Sindacati in attesa per la riforma della Pa

Marianna-Madia-sliderNessun accordo nell’incontro preliminare con il ministro Madia. Attesa per le decisioni del Cdm

 

ROMA – In apertura dell’atteso incontro tra il ministro della Pubblica Amministrazione, Marianna Madia, con i sindacati, con un tocco di autoreferenzialità, la ministra ha definito il progetto di riforma “organico e chiaro. Mi aspetto un impegno attivo del sindacato, contro le resistenze di cambiamento”.

Arriva la “riduzione delle spese complessive di ciascuna amministrazione, per i primi cinque anni” per un importo “non inferiore all’un per cento della spesa sostenuta nell’anno 2013”. Telelavoro e sperimentazione di forme di co-working (condivisione uffici) e smart-working (orari elastici e tecnologie digitali) (dette in italiano non suonerebbero altrettanto attraenti! ndr). Ma anche voucher per baby-sitter, puericultrici, badanti specializzate e convenzioni con asili nido. Sono le linee guida contenute nella bozza del ddl di riforma Pa per maggiore conciliazione di vita e lavoro.

Arriva il tetto massimo per i bonus dei dirigenti pubblici, fissato al 15% dello stipendio. E’ quanto prevede la bozza del ddl di riforma della P.a, nella quale si prevede che “la retribuzione di risultato” sia collegata a obiettivi fissati per l’intera amministrazione sia al singolo dirigente, oltre che all’andamento del Pil.

I giudizi delle controparti sindacali non si sono fatti attendere. Secondo la Cgil “la riunione di questa mattina, durata oltre tre ore, è stata una riunione vuota poiché – come spiegato dal responsabile dei settori pubblici della Confederazione, Michele Gentile – ci aspettavamo di sapere qualcosa di più. Non abbiamo avuto risposte di merito e scopriremo tutto domani”. Per questo, i sindacati del pubblico impiego di Cgil, Cisl e Uil hanno avvertito di essere pronti allo sciopero e alla mobilitazione, ma aspettano di poter “leggere i testi” della riforma.

Come riferito da Gentile nell’incontro non si è parlato del rinnovo contrattuale, tema che sarà preso in considerazione dal 2015: “aspettiamo la legge di stabilità a settembre e vedremo se ci saranno le risorse per il rinnovo contrattuale. L’unica cosa certa – ha precisato il sindacalista – è la conferma della riduzione del 50% dei distacchi sindacali. La riforma, inoltre non prevede prepensionamenti ed esoneri, ma contempla la mobilità obbligatoria senza però alcun riferimento ai 100 km distanza”.
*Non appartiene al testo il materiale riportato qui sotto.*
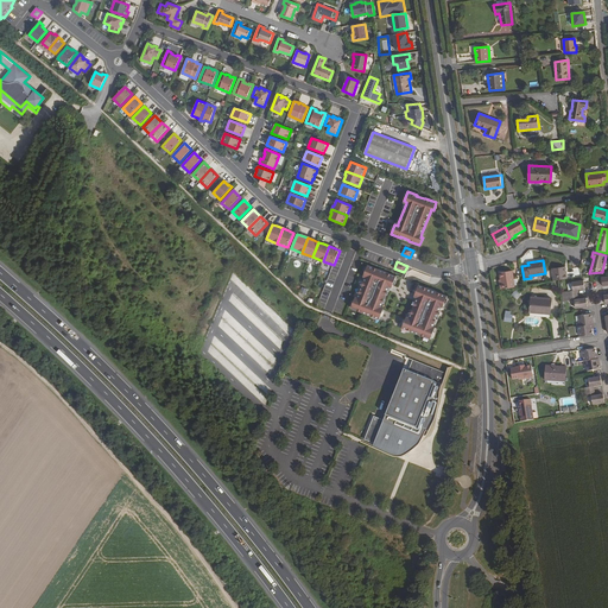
[(393,286),(397,277),(387,273),(387,274),(379,271),(379,270),(368,266),(365,273),(367,273),(365,278),(358,298),(356,302),(354,301),(350,309),(362,312),(363,312),(372,315),(371,316),(380,320),(384,310),(380,309),(381,308),(390,287),(390,285),(393,286)]
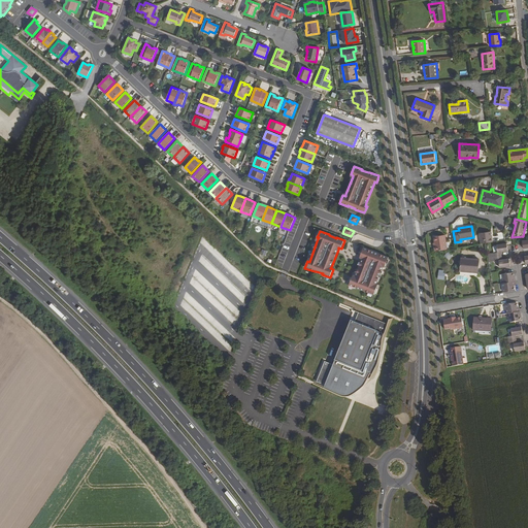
[(491,231),(480,233),(481,243),(486,243),(489,242),(492,242),(491,231)]
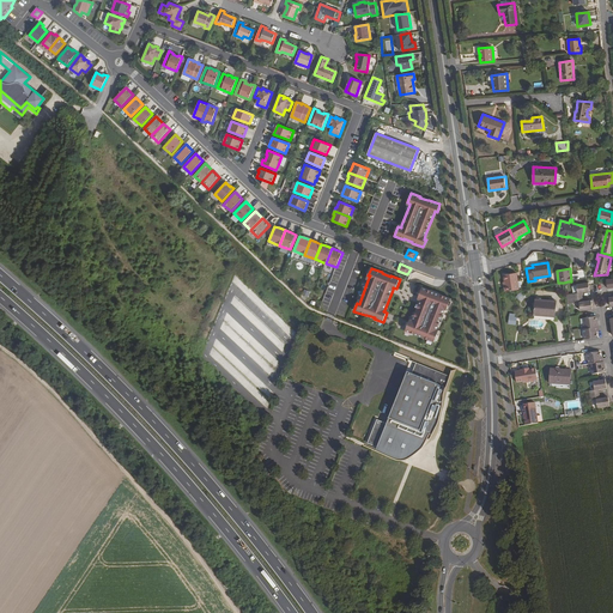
[(516,273),(504,274),(505,284),(504,284),(505,292),(519,290),(516,273)]
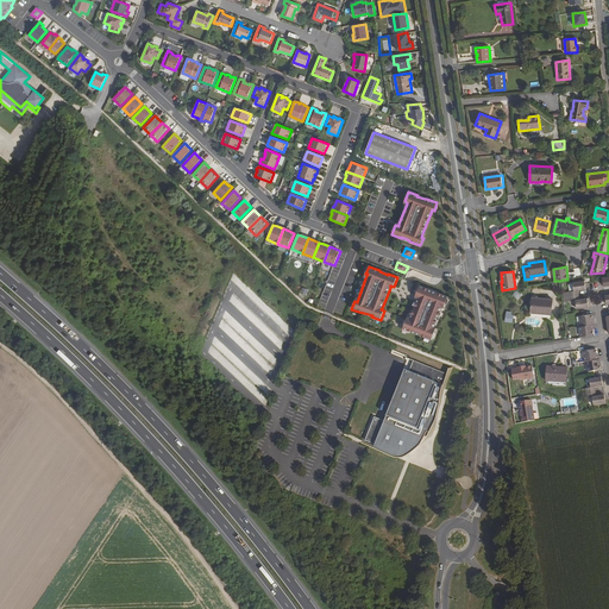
[(584,281),(572,282),(573,292),(567,293),(567,297),(578,295),(578,292),(586,290),(585,284),(584,281)]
Di stampo e di forma più classicamente ‘sindacalese’ il commento del Segretario confederale della Cisl, Fulvio Giacomassi, alla fine dell’incontro con il Ministro Madia. “Nell’incontro odierno abbiamo ribadito che vogliamo essere interlocutori del processo di riforma perchè riguarda il lavoro e l’interesse generale del Paese. Certamente- continua Giacomassi- bisogna dare organicità al progetto, in particolare, separando le responsabilità dell’indirizzo e vigilanza della politica da quelle gestionali manageriali. Occorre, poi, dare certezza ad obiettivi di efficienza, semplificazione ed efficacia dei servizi per cittadini ed imprese; contrastare la spesa improduttiva con piani stringenti su costi standard,appalti, acquisti, partecipate e controllate, consulenze. In questa direzione abbiamo ribadito che serve attivare la contrattazione e partecipazione con tempi certi considerandoli motori del cambiamento per una nuova fase che potenzi le relazioni pattizie tra le parti e non la legge per regolare il rapporto di lavoro”.

Da questo momento dunque “bocce ferme” in attesa delle decisioni definitive del Consiglio dei ministri.